| Work to be completed |
Can you reproduce the restaurant write-up word for word, from "We also asked" up to and including "but tasted delicious."?

| Document segment |
----

We went to Asmara last night. Not the Eritrean city, but the namesake restaurant on Mass Ave. in Cambridge.
So how does Ethiopian slash Eritrean food compare in a plethora of other ethnic choices?
Pretty, pretty good.
They are next door to Picante's which is my favorite in and out Mexican place. And every time I go in Picante's I always notice the big upturned sombrero tables in Asmara.
We walked in and were immediately moved to our table. It was a little close to the door, so we kept our coats on, plus the AC was blowing up a storm. Towards the end of the evening our waitress apologized for the cold, she explained that the kitchen was red hot, so they keep the air-con on full tilt.
Anne and I agreed on the Sega Bebayneto, a sampler dish of chicken, beef, lamb and vegetables.
We also asked for Asmara beer. Two bottles came and as Anne poured, I did the same. Mine didn't come out. It was frozen. Still a replacement came and all was good.
Within 10 minutes we were each given a hand wipe, and this was a sign that our food was imminent. You eat with your hands in this place.
Sure enough, a huge platter of food followed, along with injera, an Ethiopian bread that looked like chamois leather but tasted delicious.
The food was great. That's all I have to say. You grab some bread, and pick up the food, like a self-serve stew.
Who else was dining? A classic Cambridge intellectual - complete with the 4 essentials, a bow-tie, tweed jacket, high waisted pants and a dowdy unimpressed wife. His table was rounded off with 2 younger women who did not seem happy.
Mostly, the place was full of people who seemed to enjoy the food and/or the concept.
One unrelated bizarre incident. At the exact moment a couple entered the restauarant, the Red Sox had scored and the people in the bar across the road let out a huge cheer. To those of us inside the restaurant it sounded like Mass Ave had a "Canned Cheer" track running, activated by the door of the restaurant. I guess you had to be there ...
So it all seemed very authentic, except for the huge espresso machine. I know Ethiopia is a large coffee supplier, but somehow I cannot imagine an industrial sized "La Spaziale" in Addis Ababa. Then again what the hell do I know?
We'll go back.
October 21, 2007
October 20, 2007
Favoring something a little healthy the other night, we walked over to the Dolphin Seafood Restaurant.
To me it feels like the opposite of the Naked Fish.
Naked Fish - pretentious restaurant in the dull sad suburbs.
Dolphin Seafood Restaurant - unassuming hole in the wall style place in the heart of a nice city neighborhood.

----

| Supplied entries |
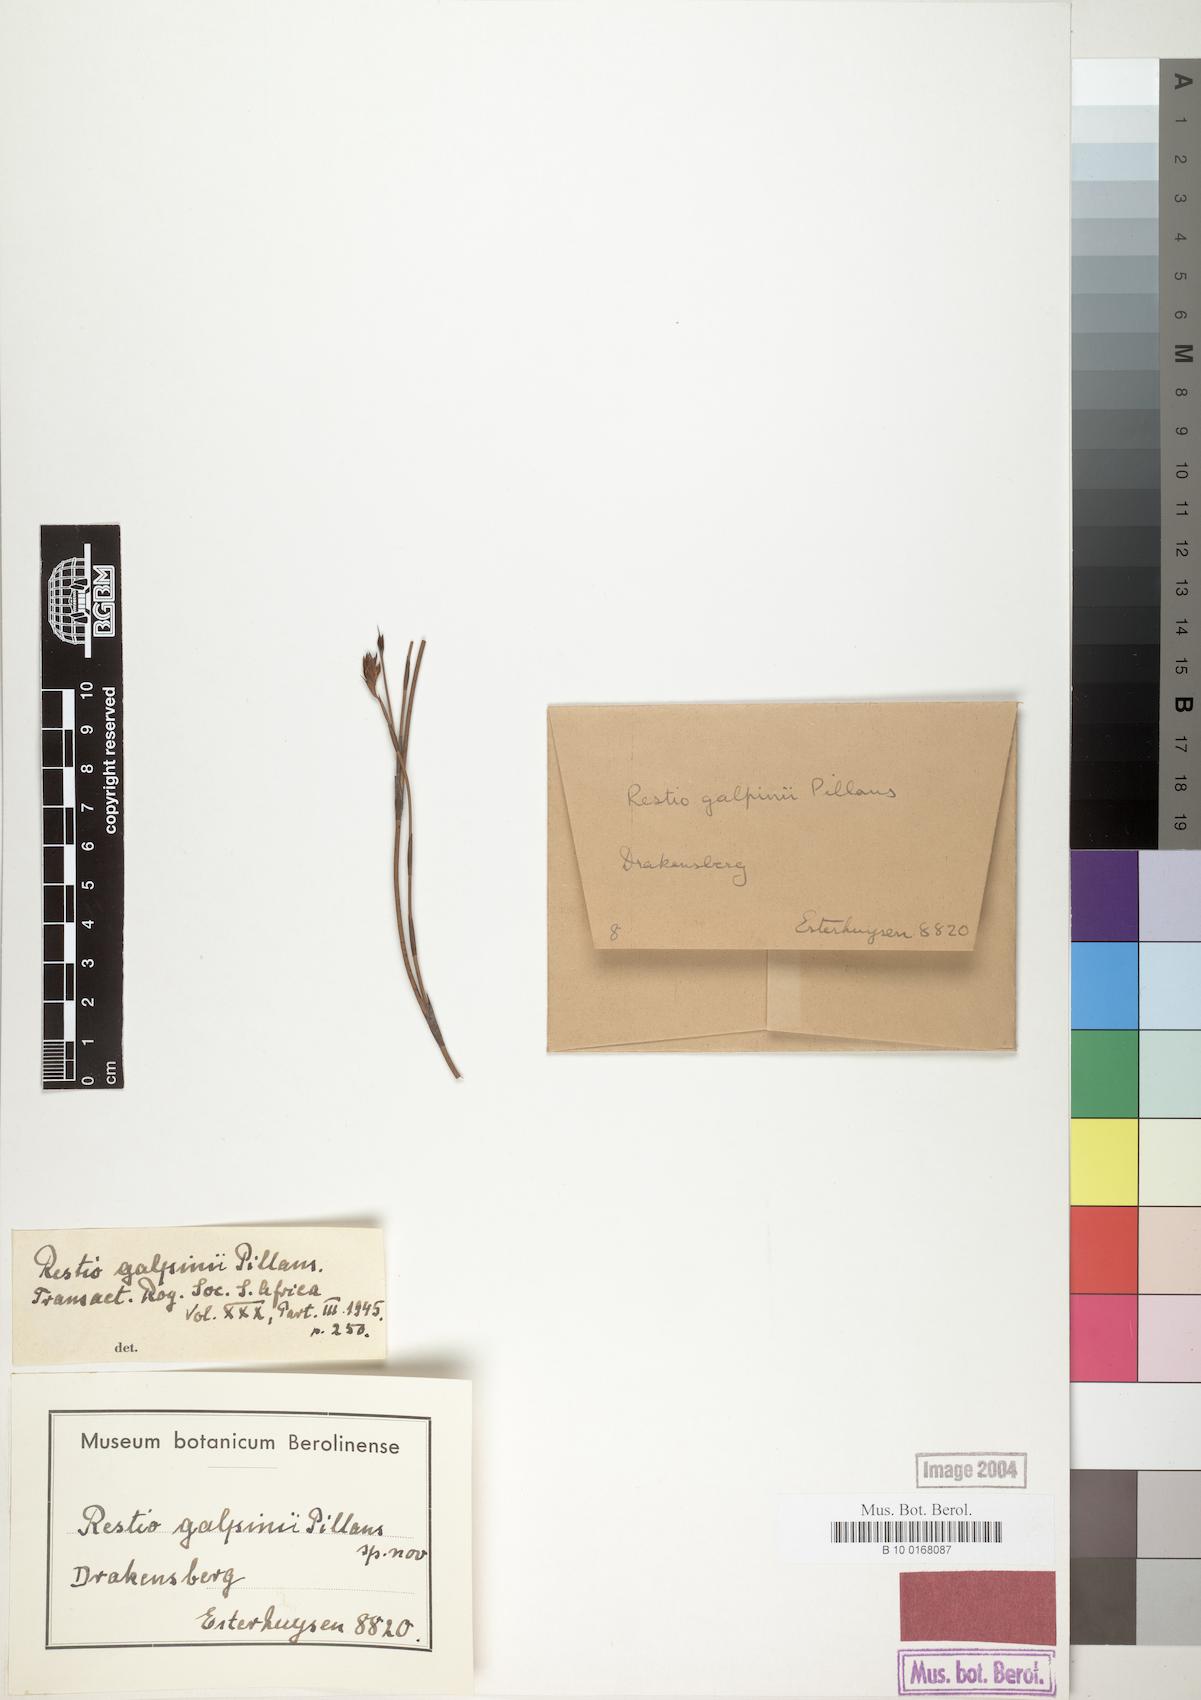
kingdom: Plantae
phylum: Tracheophyta
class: Liliopsida
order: Poales
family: Restionaceae
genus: Platycaulos
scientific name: Platycaulos galpinii
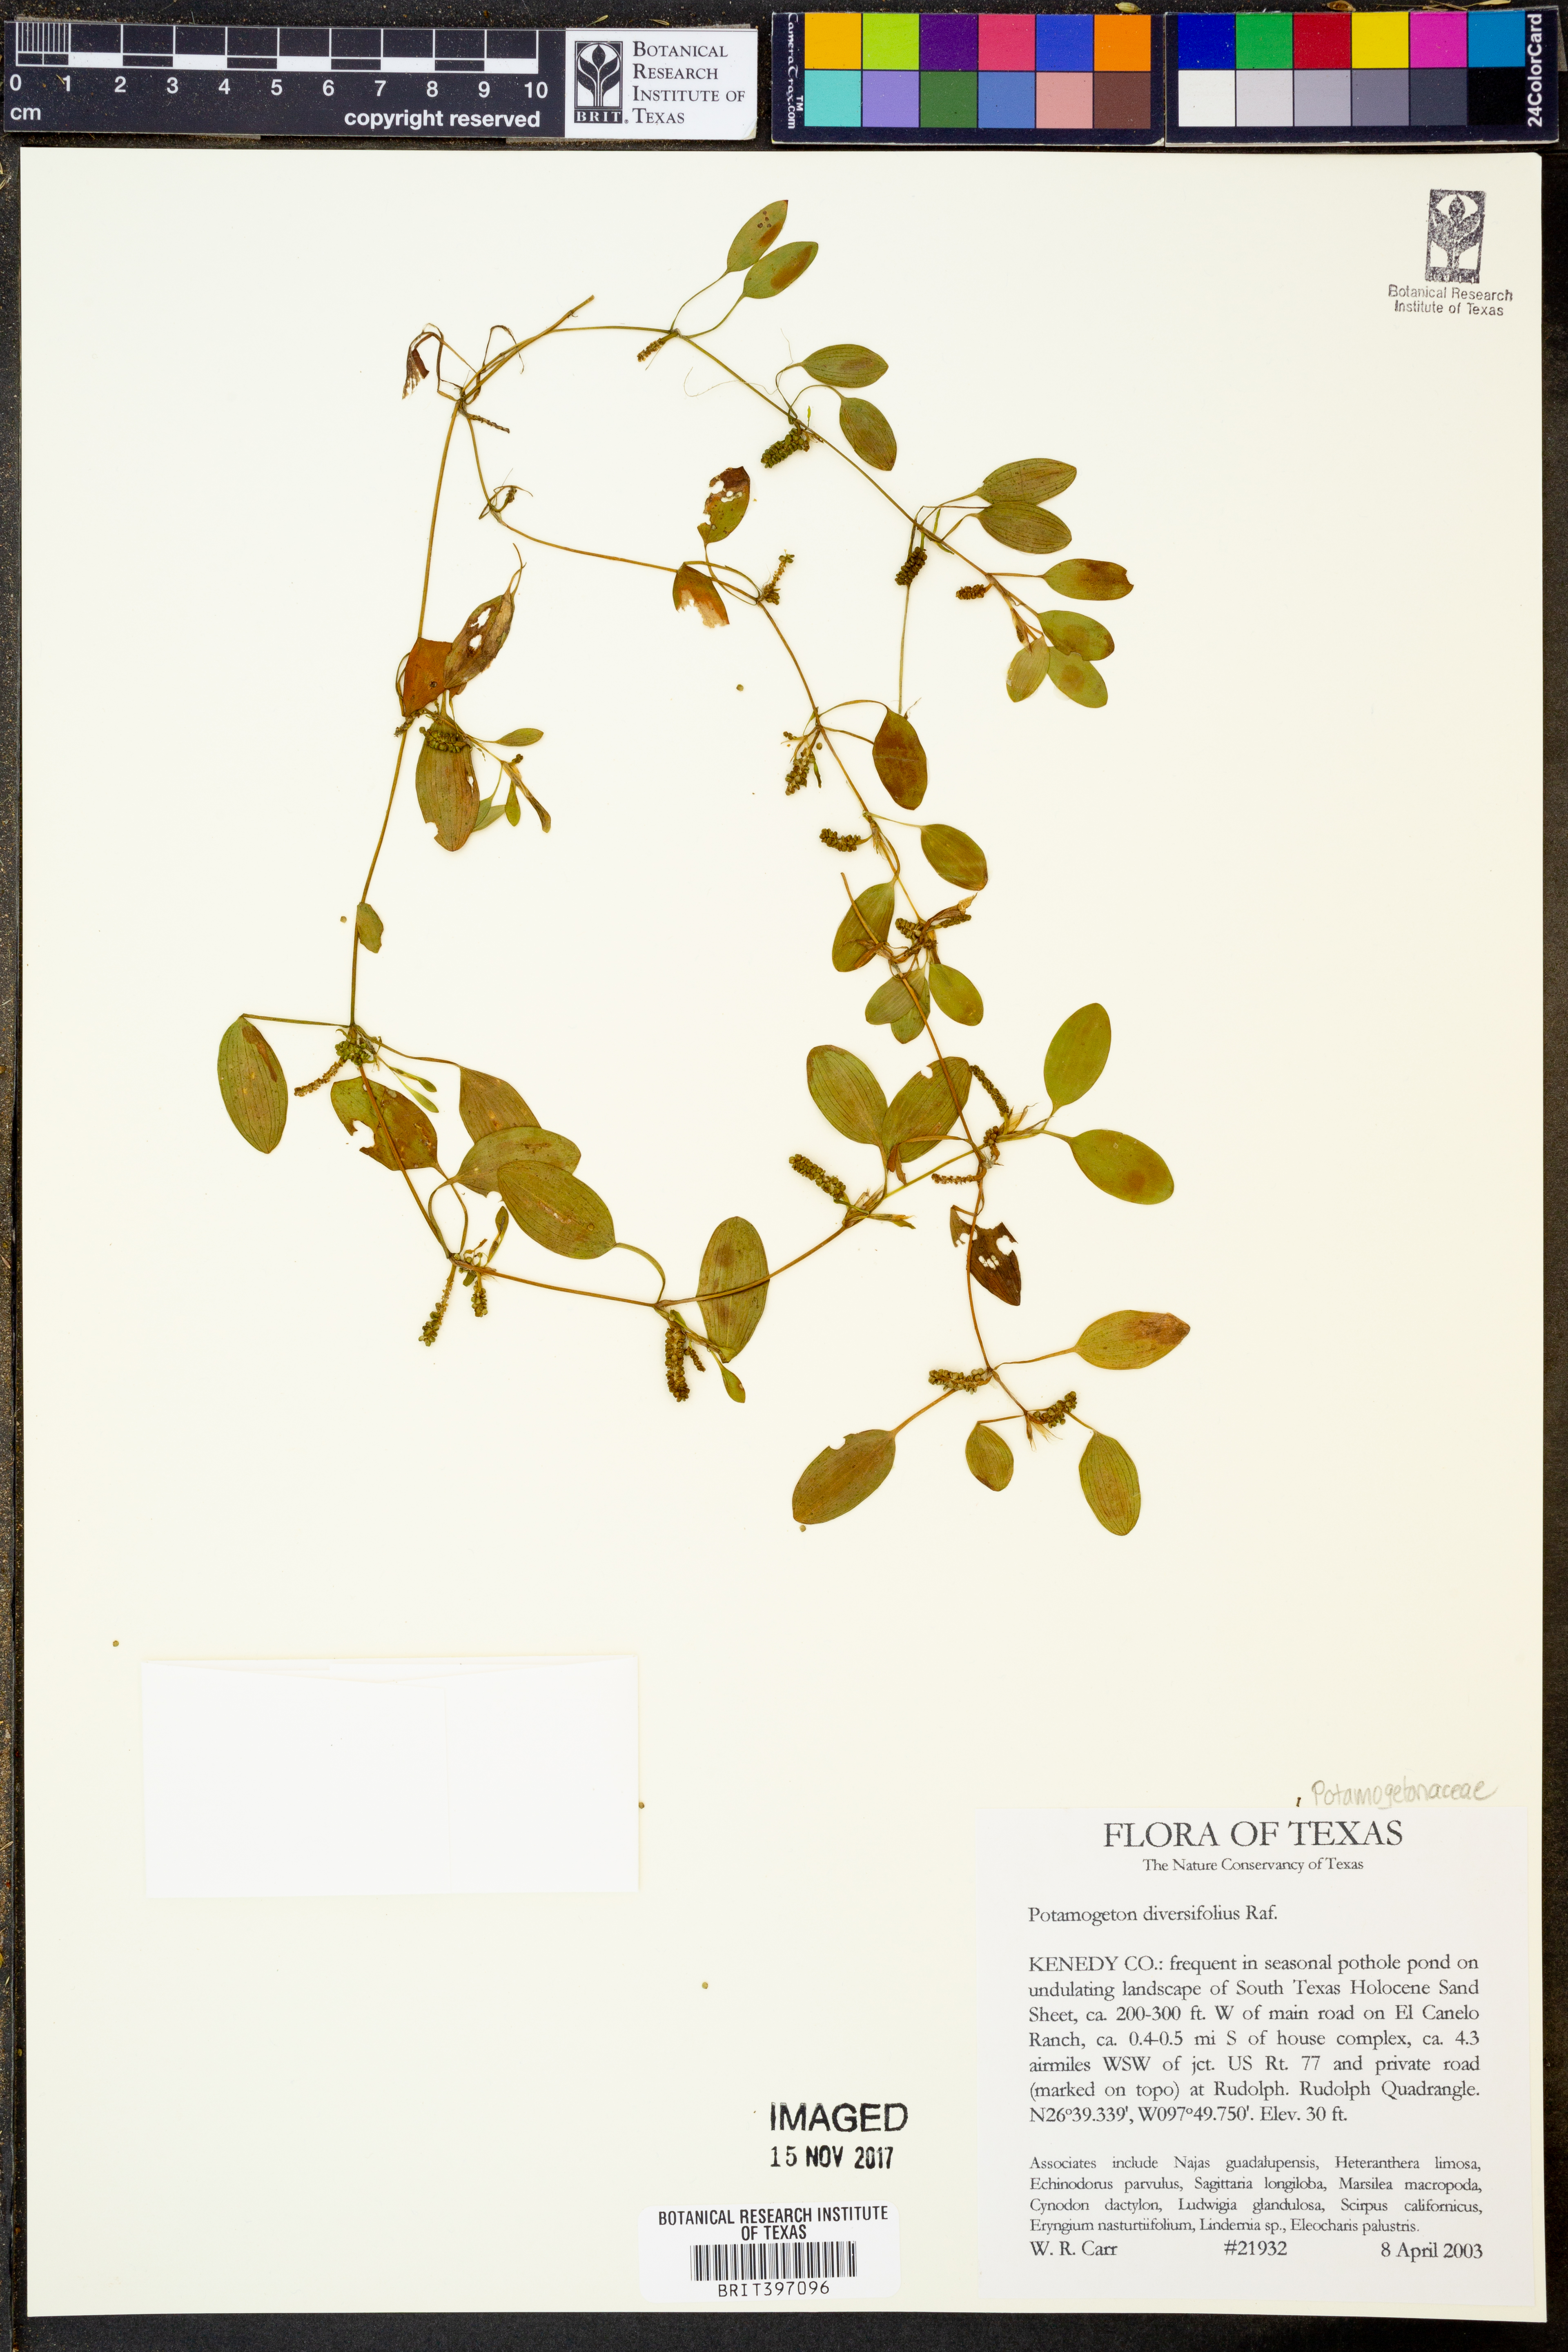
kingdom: Plantae
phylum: Tracheophyta
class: Liliopsida
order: Alismatales
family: Potamogetonaceae
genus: Potamogeton
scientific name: Potamogeton diversifolius
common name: Water-thread pondweed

----

| Response |
We also asked for Asmara beer. Two bottles came and as Anne poured, I did the same. Mine didn't come out. It was frozen. Still a replacement came and all was good.
Within 10 minutes we were each given a hand wipe, and this was a sign that our food was imminent. You eat with your hands in this place.
Sure enough, a huge platter of food followed, along with injera, an Ethiopian bread that looked like chamois leather but tasted delicious.